Walter Energy (WLT) Tumbles on Friday

NEW YORK (TheStreet) -- Walter Energy (WLT) continued to slip after posting quarterly revenue below expectations on Thursday and noting a potential delay in its restructuring efforts.

By early afternoon, shares had taken off 4.8% to $10.41, after dropping more than 1% a day earlier.

In a conference call, management said weak coal demand could impede restructuring actions which are expected to raise $250 million in asset sales.
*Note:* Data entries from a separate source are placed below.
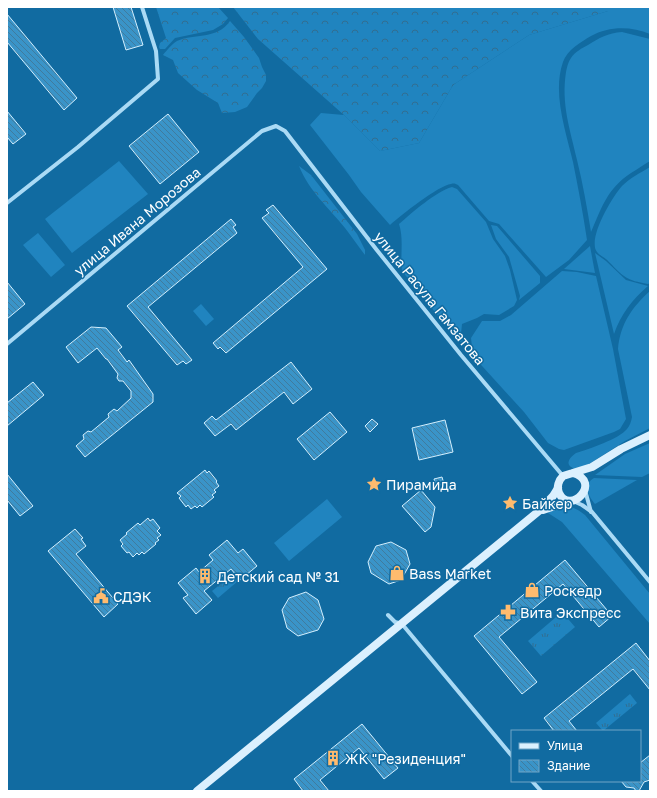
<svg xmlns="http://www.w3.org/2000/svg" width="657" height="798" font-family="'Golos Text',sans-serif">
<style>
.grass{fill:#2084bf}
.forest{fill:url(#forest-crowns)}
.park{fill:url(#park-tufts)}
.building{fill:url(#building-back-hatch);stroke:#d3effe}
.lines{fill:none;stroke-linecap:round;stroke-linejoin:round}
.street{stroke:#aadaf5;stroke-width:4}
.secondary{stroke:#dbf0fe;stroke-width:8}
.labels{text-anchor:middle;dominant-baseline:central;stroke-width:3;stroke-linejoin:round;paint-order:stroke}
.street-label{font-size:14px;fill:#fff;stroke:#116ba1}
.poi-label{font-size:14px;fill:#fff;stroke:#116ba1;text-anchor:start}
</style>
<defs>
<pattern id="forest-crowns" width="20" height="18" patternUnits="userSpaceOnUse"><rect width="20" height="18" fill="#2084bf"/><path d="M2 6a3 3 0 1 1 6 0M12 15a3 3 0 1 1 6 0" fill="none" stroke="#326e91"/></pattern>
<pattern id="park-tufts" width="24" height="20" patternUnits="userSpaceOnUse"><rect width="24" height="20" fill="#2084bf"/><path d="M3 7l-1-3M5 7V3M7 7l1-3M15 17l-1-3M17 17v-4M19 17l1-3" fill="none" stroke="#326e91"/></pattern>
<pattern id="building-back-hatch" width="6" height="6" patternUnits="userSpaceOnUse"><rect width="6" height="6" fill="#3a94c8"/><path d="M-1 5l2 2M0 0l6 6M5-1l2 2" fill="none" stroke="#407b9d"/></pattern>
</defs>
<rect width="100%" height="100%" fill="#116ba1"/>
<!-- grass -->
<g class="grass">
<path d="M608,7H650V34C631,26 609,26 591,36C581,42 567,50 563,62C552,93 566,132 573,162C578,187 583,213 587,240L569,260L546,277L499,224L489,221L458,185C456,184 454,183 451,184C439,185 400,216 390,225L361,192L349,175L310,125L321,113L344,115L380,151L419,143L453,85L529,35L608,11Z"/>
<path d="M622,32L650,39V161C643,165 638,169 631,173C607,189 602,207 591,232C587,208 583,184 577,160C570,129 561,104 566,72C567,67 568,62 571,58C575,52 582,48 588,45C599,38 608,33 622,32Z"/>
<path d="M119,161L148,194L72,253L45,219Z"/>
<path d="M650,167V283L648,284C626,280 625,278 609,262C606,258 600,256 597,252C587,239 612,197 622,186C630,178 640,173 650,167Z"/>
<path d="M452,187L457,189L486,222L493,239L505,256L510,270L517,300L514,306L499,315L484,314L477,318L462,324L461,334L464,345L455,337L402,271C400,255 404,239 399,224C413,212 435,192 452,187Z"/>
<path d="M491,225L497,226L540,276V283L519,300L520,296L509,257L496,239Z"/>
<path d="M38,233L65,265L51,277L23,245Z"/>
<path d="M590,246L595,273L564,269Z"/>
<path d="M595,253L606,261L626,280L648,286C632,300 621,314 614,334Z"/>
<path d="M562,271L577,272L596,276L613,349L626,419L620,429L614,432L564,450L559,449L548,443L524,412L473,356L471,338L482,321H500L511,315Z"/>
<path d="M650,291V428L625,441L586,466L575,469C564,465 569,458 576,453C589,449 619,439 627,429C630,425 631,422 632,417L618,349C620,324 633,306 650,291Z"/>
<path d="M201,304L214,319L206,326L193,311Z"/>
<path d="M650,443V473L642,477L595,475L625,454Z"/>
<path d="M594,478L637,480L595,504C588,496 583,484 594,478Z"/>
<path d="M327,499L342,517L289,561L274,543Z"/>
<path d="M562,506C572,506 577,509 585,515L650,594V624L562,522L548,513L554,508Z"/>
</g>
<!-- forest -->
<g class="forest">
<path d="M156,7H218L228,18L223,24L213,30L175,38L165,49H160L159,47L160,43L166,38Z"/>
<path d="M233,7H608V11L529,35L453,85L419,143L380,151L344,115L258,39Z"/>
<path d="M230,21L244,37L259,58L262,67L266,75V81L262,88L257,93L247,107L235,112L222,113L218,103L197,90L178,73L173,60L163,55C167,50 172,44 177,41C195,33 217,40 230,21Z"/>
<path d="M299,166L311,175L357,234L365,250V255C358,246 352,237 345,228C329,208 309,191 299,166Z"/>
</g>
<!-- park -->
<g class="park">
<path d="M232,575L238,581L218,598L212,591Z"/>
<path d="M562,612L575,627L541,656L528,641Z"/>
<path d="M630,694L637,703L603,731L596,723Z"/>
</g>
<!-- building -->
<g class="building">
<path d="M113,7H131L143,45L126,50Z"/>
<path d="M7,14L77,98L64,110L7,42Z"/>
<path d="M7,111L26,134L13,144L7,137Z"/>
<path d="M168,114L199,152L160,184L129,146Z"/>
<path d="M273,205L327,269L226,353L220,347L218,349L213,343L303,267L262,218L269,213L266,210Z"/>
<path d="M231,219L236,225L233,227L237,233L148,307L192,360L186,364L183,361L177,365L127,306Z"/>
<path d="M7,282L25,304L7,319Z"/>
<path d="M91,327L106,328L122,347L118,350L127,362L129,360L153,394V402L85,457L76,446L84,439L83,435L88,431L91,432L109,417L108,414L114,409L117,411L131,398V391L123,381H119L117,378L118,374L107,359H106L97,348L78,363L66,347Z"/>
<path d="M291,362L312,389L293,404L284,392L236,430L231,424L215,436L204,423L212,416L216,420Z"/>
<path d="M33,382L44,395L7,426V403Z"/>
<path d="M330,412L347,432L314,460L297,439Z"/>
<path d="M372,419L378,424L370,432L365,426Z"/>
<path d="M445,420L453,452L419,460L412,428Z"/>
<path d="M205,470L207,473L209,471L217,481L216,482L219,486L214,490L216,492L212,495L214,497L202,507L200,505L197,508L195,506L191,509L188,505L186,507L179,498L181,496L177,493Z"/>
<path d="M7,474L33,506L20,516L7,500Z"/>
<path d="M442,477L444,484L436,486L434,479Z"/>
<path d="M421,490L435,507L431,527L425,532L402,506Z"/>
<path d="M148,518L150,521L153,519L160,528L157,531L161,535L157,538L159,540L155,543L156,544L144,554L142,552L139,555L137,553L133,557L129,552L127,553L121,546L123,544L120,540L127,534L126,533L138,523L140,525Z"/>
<path d="M75,529L83,538L81,539L86,546L76,554L118,604L104,617L48,551Z"/>
<path d="M227,540L238,553L243,549L257,566L240,580L231,569L204,591L212,600L196,614L183,598L188,595L178,583L196,568L199,572L213,560L209,555Z"/>
<path d="M391,542L406,550L410,564L401,580L389,584L371,573L368,562L376,546Z"/>
<path d="M565,560L612,616L599,627L563,584L499,637L537,682L522,694L474,636Z"/>
<path d="M306,592L318,600L324,619L318,630L298,636L287,628L282,610L289,598Z"/>
<path d="M636,643L650,661V690L633,669L569,721L577,731H554L544,718Z"/>
<path d="M362,724L398,768L384,779L359,748L320,780L329,791H303L294,779Z"/>
<path d="M650,755V780L644,782L639,791H636L634,788L626,787L621,781H640V763Z"/>
</g>
<g class="lines">
<!-- street -->
<g class="street">
<path d="M7,203L78,147L158,79L156,51L142,7"/>
<path d="M7,344L262,131L276,126L285,131L376,249L461,355L563,476"/>
<path d="M585,490L591,512"/>
<path d="M573,501L582,505L592,512L650,582"/>
<path d="M388,615L395,622L402,624L512,756"/>
<path d="M532,781L541,791"/>
</g>
<!-- secondary -->
<g class="secondary">
<path d="M573,473C603,482 570,516 559,493C556,487 559,480 563,476L592,467L621,449L650,435"/>
<path d="M543,510L570,501"/>
<path d="M197,791L539,511L553,496L558,488"/>
</g>
</g>
<!-- icons -->
<defs>
<g id="sight-bare" transform="scale(1.2)"><path d="M0-6L1.8-2.2L6-1.7L2.9 1.2L3.7 5.4L0 3.3L-3.7 5.4L-2.9 1.2L-6-1.7L-1.8-2.2Z" fill="#ffbb6e" stroke="#116ba1" stroke-width="2.5" paint-order="stroke"/></g>
<g id="shop-bare" transform="scale(1.2)"><path d="M-5-2.5h2.3a2.7 3.5 0 0 1 5.4 0H5L5.5 6h-11ZM-1.5-2.5h3a1.5 2.3 0 0 0-3 0Z" fill="#ffbb6e" stroke="#116ba1" stroke-width="2.5" paint-order="stroke"/></g>
<g id="building-bare" transform="scale(1.2)"><path d="M-4-6H4V6H1V3H-1V6H-4ZM-2.5-4.3h1.7v1.8h-1.7ZM.8-4.3h1.7v1.8H.8ZM-2.5-1h1.7V.8h-1.7ZM.8-1h1.7V.8H.8Z" fill="#ffbb6e" stroke="#116ba1" stroke-width="2.5" paint-order="stroke"/></g>
<g id="civic-bare" transform="scale(1.2)"><path d="M-.6-6.5H3V-4.5H.6V-3L4-1V1h2V6H-6V1h2V-1L-.6-3ZM-1.2 2.5V6h2.4V2.5Z" fill="#ffbb6e" stroke="#116ba1" stroke-width="2.5" paint-order="stroke"/></g>
<g id="pharmacy-bare" transform="scale(1.2)"><path d="M-2-6h4v4h4v4h-4v4h-4v-4h-4v-4h4Z" fill="#ffbb6e" stroke="#116ba1" stroke-width="2.5" paint-order="stroke"/></g>
</defs>
<g fill-rule="evenodd">
<use href="#sight-bare" x="374" y="484"/>
<use href="#sight-bare" x="510" y="503"/>
<use href="#shop-bare" x="397" y="573"/>
<use href="#building-bare" x="205" y="576"/>
<use href="#shop-bare" x="532" y="590"/>
<use href="#civic-bare" x="101" y="596"/>
<use href="#pharmacy-bare" x="508" y="612"/>
<use href="#building-bare" x="333" y="758"/>
</g>
<g class="labels">
<!-- street labels -->
<g class="street-label">
<text transform="translate(137 221) rotate(-40)">улица Ивана Морозова</text>
<text transform="translate(430 298) rotate(51)">улица Расула Гамзатова</text>
</g>
<!-- poi labels -->
<g class="poi-label">
<text x="386" y="484">Пирамида</text>
<text x="522" y="503">Байкер</text>
<text x="409" y="573">Bass Market</text>
<text x="217" y="576">Детский сад № 31</text>
<text x="544" y="590">Роскедр</text>
<text x="113" y="596">СДЭК</text>
<text x="520" y="612">Вита Экспресс</text>
<text x="345" y="758">ЖК "Резиденция"</text>
</g>
</g>
<!-- border -->
<rect width="657" height="798" fill="none" stroke="#ffffff" stroke-width="16"/>
<!-- legend -->
<rect x="511" y="730" width="130" height="52" fill="#116ba1" stroke="#70a6c7"/>
<rect x="519" y="743" width="20" height="6" fill="#dbf0fe" stroke="#70a6c7"/>
<text x="547" y="750" font-size="12" fill="#ffffff">Улица</text>
<rect x="519" y="760" width="20" height="12" fill="url(#building-back-hatch)" stroke="#70a6c7"/>
<text x="547" y="770" font-size="12" fill="#ffffff">Здание</text>
</svg>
The company currently has cash and cash equivalents equal to around 90% of market value.

The Birmingham, Ala.-based business previously expected asset sales to close in April but is now forecasting for the majority to take place in the second half of 2014.

In the three months to December, the company reported a net loss of 55 cents a share, narrower than a loss of 84 cents a share forecast by analysts polled by Thomson Reuters.

Revenue of $472 million fell 1.4% from a year earlier and missed estimates by $5.44 million.

Also See: Walter Energy Reports Fourth Quarter

TheStreet Ratings team rates WALTER ENERGY INC as a Sell with a ratings score of D. The team has this to say about their recommendation:

"We rate WALTER ENERGY INC (WLT) a SELL. This is driven by a number of negative factors, which we believe should have a greater impact than any strengths, and could make it more difficult for investors to achieve positive results compared to most of the stocks we cover. The company's weaknesses can be seen in multiple areas, such as its poor profit margins, weak operating cash flow, generally disappointing historical performance in the stock itself and generally high debt management risk."